[REQUIRED WORK]
Write out every line of the listing below exactly as it appears, leaving out the pictures.

[Dataset items]
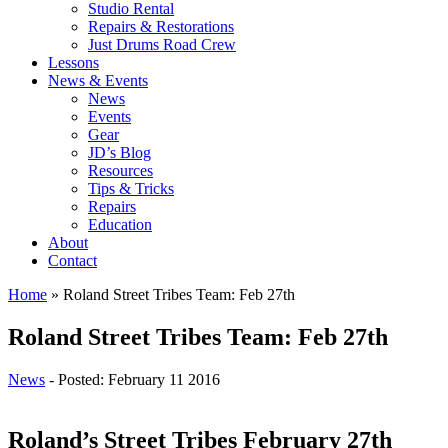
Studio Rental
Repairs & Restorations
Just Drums Road Crew
Lessons
News & Events
News
Events
Gear
JD’s Blog
Resources
Tips & Tricks
Repairs
Education
About
Contact
Home
»
Roland Street Tribes Team: Feb 27th
Roland Street Tribes Team: Feb 27th
News
- Posted: February 11 2016
Roland’s Street Tribes February 27th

[RESPONSE TO THIS EXERCISE]
Studio Rental
Repairs & Restorations
Just Drums Road Crew
Lessons
News & Events
News
Events
Gear
JD’s Blog
Resources
Tips & Tricks
Repairs
Education
About
Contact
Home
»
Roland Street Tribes Team: Feb 27th
Roland Street Tribes Team: Feb 27th
News
- Posted: February 11 2016
Roland’s Street Tribes February 27th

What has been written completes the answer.